= Velasco the Basque =

9th-century Basque leader

Velasco the Basque (بلشك الجلشقي, Balask al-Galaski) was the Basque ruler of Pamplona in the early 9th century.

Velasco may have come to power in 799 in the uprising that overthrew the Umayyad rule in Pamplona, when Muṭarrif ibn Mūsa, probably of the Banu Qasi, was assassinated there.

The contemporary Annales Regni Francorum record that "the Navarri and the Pamplonans, who had defected to the Saracens in recent years, were received back into allegiance" in 806. Velasco must be seen as a pro-Frankish leader, perhaps even a Frankish appointee.

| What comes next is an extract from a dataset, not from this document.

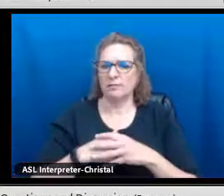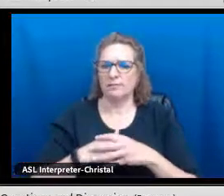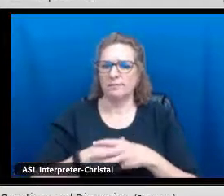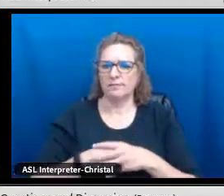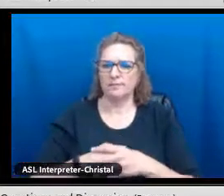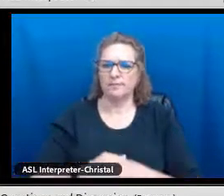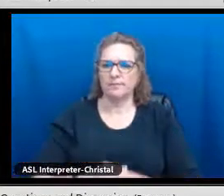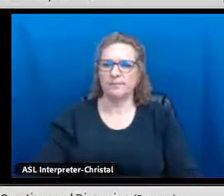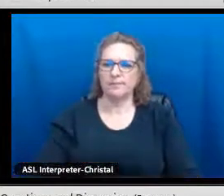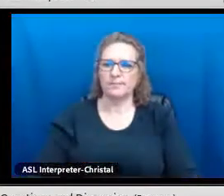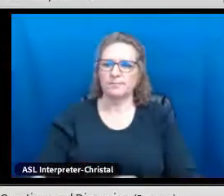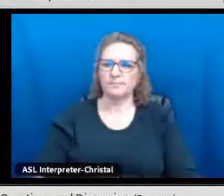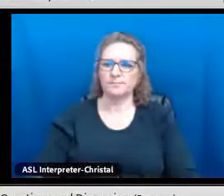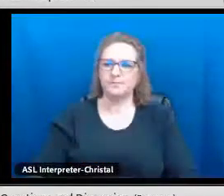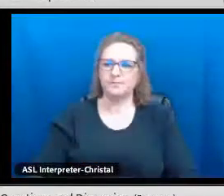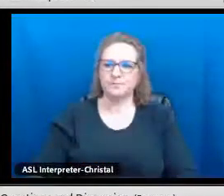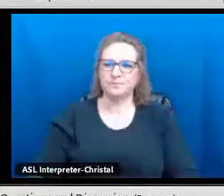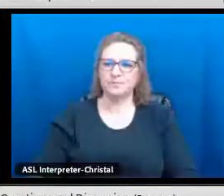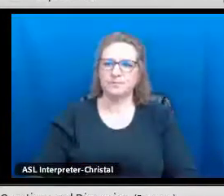So I know that was very helpful to us.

According to the 11th-century Muqtabis of Ibn Ḥayyān, in the year 816 (AH 200) the Córdoban ḥājib ʿAbd al-Karīm led an expedition against Velasco, whom he describes as the "lord of Pamplona" (صاحب بنبلونة, ṣāḥib) and the "enemy of God". There is no record of Velasco receiving any assistance from his Frankish allies. In fact, the Umayyad governor of Zaragoza, the future ʿAbd al-Raḥmān II, even sent an embassy to the Frankish emperor Louis the Pious that year, perhaps to forestall just such a Frankish reaction.

Velasco did receive assistance from the neighbouring Kingdom of Asturias. The Asturian contingent included some Basques from the region of Álava. After thirteen days of fighting "without truce" along the river Arum, Velasco was defeated and the Álavan leader, García López (Garsiya ibn Lubb), was killed. This García was a cousin of King Alfonso II of Asturias, who was himself half-Basque. The "best knight of Pamplona", Sancho, and a certain Ṣaltān, leader of the majūs (idolaters), were also among those killed. Following their defeat, the Basques blocked the rivers and mountain passes, frustrating any further Umayyad advance. Ṣaltān was probably the leader of a faction of pagan Basques.

Nothing is heard of Velasco after his defeat in 816, but he was no longer lord of Pamplona by 824, when Íñigo Arista was ruling there.